I wrote an article on “Bad Books” where I said:
There are two kinds of science book: one aims to educate the public by explaining the current state of evidence and the consensus of the scientific community. The other has an agenda: it uses (and mis-uses) science to persuade readers to believe something that the authors believe but that the scientific community as a whole has rejected.
This book doesn’t fall into either category. I don’t know whether its conclusions are correct, but I do know that its approach is unimpeachable. It epitomizes the best of scientific thinking. It doesn’t go beyond the evidence. It recognizes where the evidence is insufficient and how better evidence could be obtained by the proposed studies.
Watve is a professor of biology at the Indian Institute of Science Education and Research in Pune, India. His home page says:
I specialize in not specializing. I used research more as a tool in education and tried to motivate undergraduates to identify novel problems and use a variety of tools to handle them including modeling, simulations, observations, surveys, meta-analysis, field experiments as well as lab experiments…there is a common theme that runs through all the work, the connecting thread being evolutionary biology.
He challenges his students to question everything they read in their textbooks and to examine the evidence behind the accepted wisdom. In the case of diabetes, the underlying evidence was marked by a number of flaws, paradoxes, anomalies, and contradictions. That eventually led to the present book. He located thousands of published studies from various fields and tried to evaluate the data with a fresh eye. He also had access to data from many unpublished studies. He located some fascinating evidence that directly contradicts the standard textbook story of T2D.

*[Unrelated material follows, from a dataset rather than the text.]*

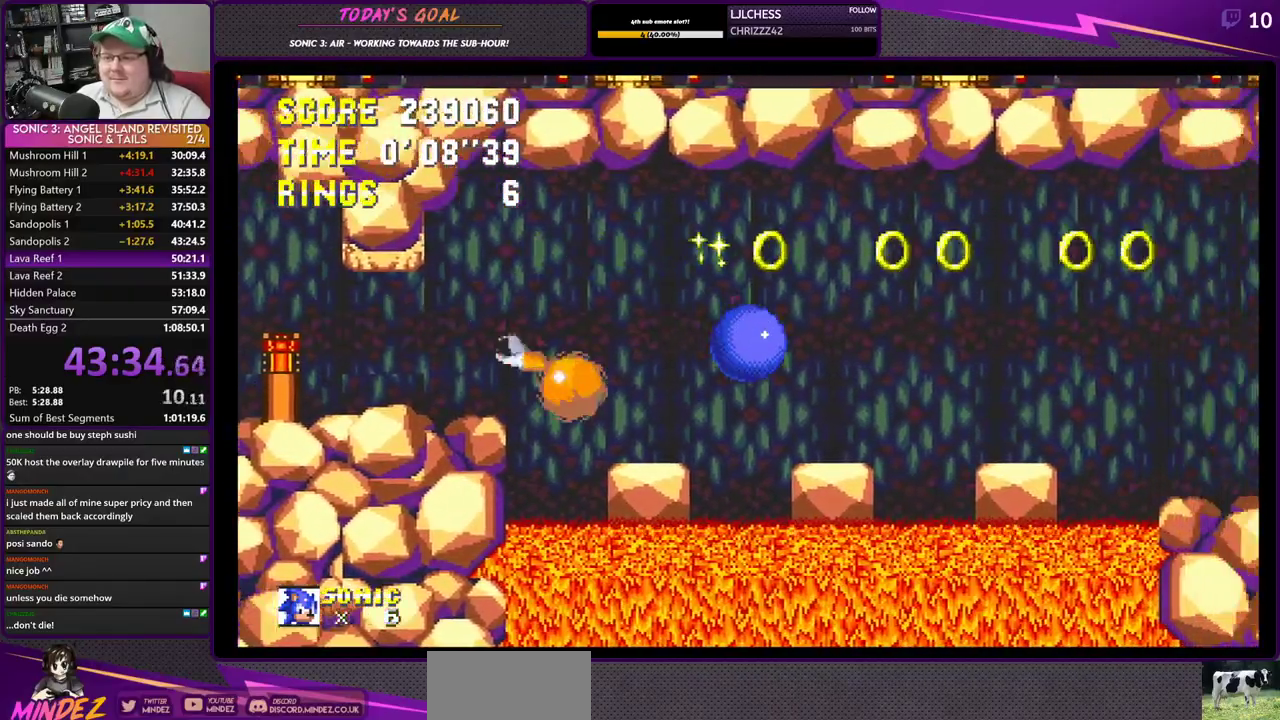
{"buttons": ["CROSS", "DPAD_RIGHT"], "right_stick": "center", "events": [[134, "CROSS", "up"], [201, "CROSS", "down"], [317, "CROSS", "up"], [468, "CROSS", "down"]]}
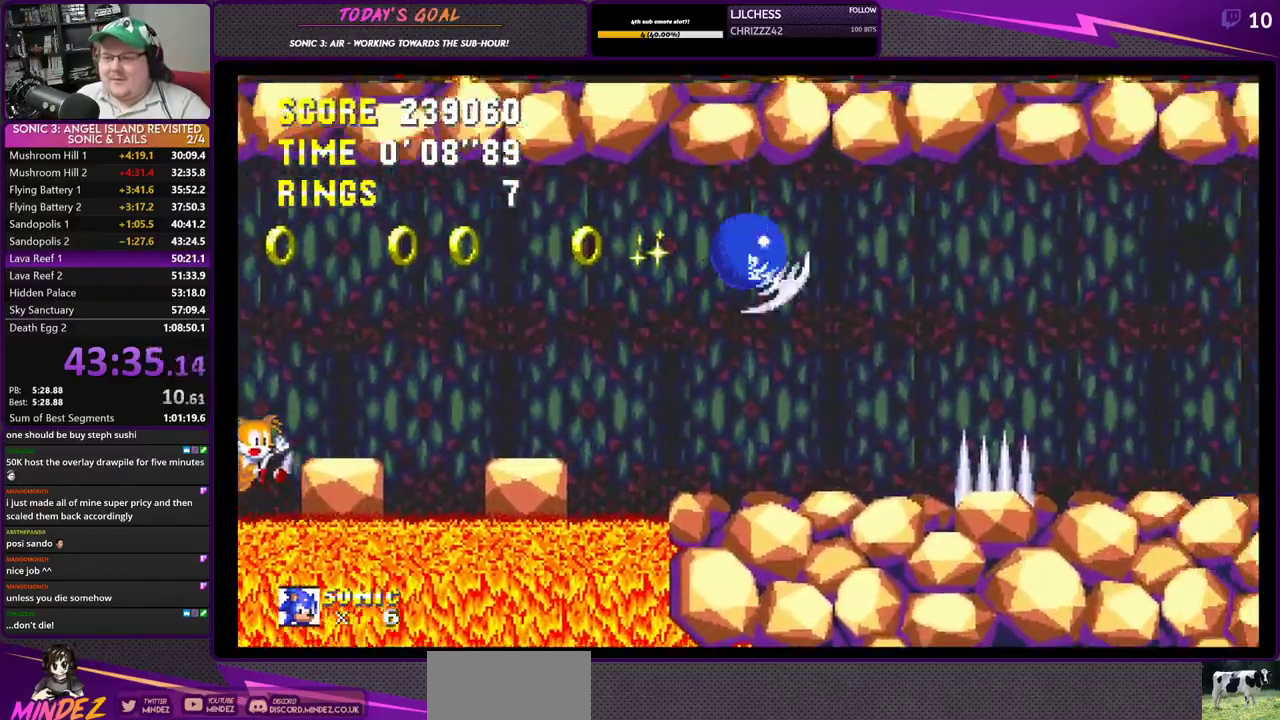
{"buttons": ["CROSS", "DPAD_RIGHT"], "right_stick": "center", "events": []}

The best thing about this book is its humility. Instead of bragging that he has found “the answer,” he raises more questions. He suggests hypotheses that might better explain the known facts, and proposes specific experiments to test those hypotheses. He says the new paradigm answers more questions than the old one but is far from complete. He begs researchers to carry out the necessary experiments. He invites criticism from readers. He even includes an epilogue entitled “I May be Wrong After All!!” He is interested in finding the truth rather than vindicating his own ideas.
He says:
I keep the possibility open that I have actually got into a thinking trap from where it is really difficult to get out. But I would like someone to try and convince me that it is so. I tried doing it myself and it did not work…the possibility remains that I have made erroneous arguments out of inadequate knowledge of the field. I would be glad to correct myself if anyone points out specific problems in my way of thinking.
These are the words of a true scientist and a wise man. Whether or not you agree with his ideas, you have to respect Milind Watve’s approach. He sets a stellar example for every scientist and critical thinker to follow.